The builders get the brickies to do it as its cheaper than render. 
However try this 
Mix some mud 4 sand, 1 creme cement, 1 lime (texture to double cream) 
Add 300 ml of "clear" dampco to each 4 sand 
Wet the wall 
brush on relatively thick with fine indoor floor broom trying to keep it even (1- 2 mm thick) 
Wait to dry a little (critical)  
Using foam sponge trowel sponge in circular motion to smooth off 
Wet by dipping brush in clean water bucket and flicking at wall if mortar too dry 
If you have raked joints you will have to flush them first. 
critical: do test panel out of sight 
Do in one hit corner to corner.
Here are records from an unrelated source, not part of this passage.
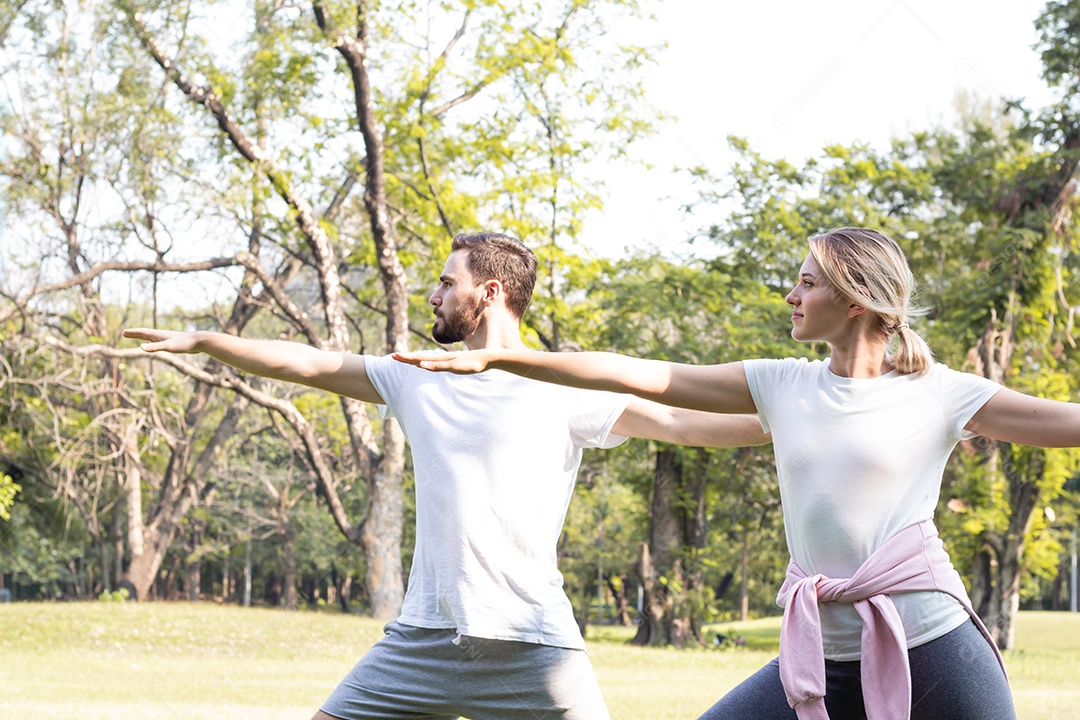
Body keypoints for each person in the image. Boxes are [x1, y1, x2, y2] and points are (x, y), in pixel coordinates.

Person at [392, 226, 1080, 720]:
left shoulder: (939, 392)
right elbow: (646, 375)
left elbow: (1066, 423)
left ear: (855, 300)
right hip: (819, 655)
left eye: (807, 283)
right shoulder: (782, 384)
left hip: (930, 649)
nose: (791, 295)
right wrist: (507, 359)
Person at [123, 231, 769, 720]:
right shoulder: (415, 374)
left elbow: (686, 425)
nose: (432, 296)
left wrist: (794, 418)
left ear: (488, 293)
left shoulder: (562, 387)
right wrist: (209, 342)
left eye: (444, 282)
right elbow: (308, 366)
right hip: (424, 640)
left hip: (531, 645)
Dont finish half wall or join mid wall, understand?

----------


## intertd6

a little tip for bagging in hot dry weather, wet the wall for a day or two at regular intervals after the bagging is done , if the bagging drys out too quick it will peel off the wall 
regards inter

----------


## Art Martin

> This is a trowel on sponge finish. 
> The builders get the brickies to do it as its cheaper than render. 
> However try this 
> Mix some mud 4 sand, 1 creme cement, 1 lime (texture to double cream) 
> Add 300 ml of "clear" dampco to each 4 sand 
> Wet the wall 
> brush on relatively thick with fine indoor floor broom trying to keep it even (1- 2 mm thick) 
> Wait to dry a little (critical)  
> Using foam sponge trowel sponge in circular motion to smooth off 
> ...

  Thanks for the advice. It's much appreciated.  :2thumbsup:  
Do you recommend an actual sponge trowel, or simply a sponge on it's own in a trowelling motion? I wasn't quite sure what you meant 
Also, why recommend creme cement? Would normal GP cement suffice, or is there a specific reason why creme cement needs to be used.  
Any recommendations about the best way to flush fairly raked joints? I'd imagine the brush would do the job....

----------


## autogenous

_ Do you recommend an actual sponge trowel _ * A sponge trowel* and as inter said you can mist the wall later like 3 hours ever so lightly. 
If the wall is dampened prior to application it prevents the moisture being sucked out of the  mortar too fast  
The amount of water comes with experience.  
Like this but I have seen better slightly firmer

----------


## autogenous

don't put too much water on the sponge. It should flatten the bag out.
Move it in a circular motion leaving a sand face finish..

----------


## Art Martin

Thanks for the advice Autogenous  :2thumbsup:

----------


## Art Martin

Just as an update. All finished. Should come up pretty good once painted. 
One more thing I want to confirm. Should a week be ok to cure before painting?

----------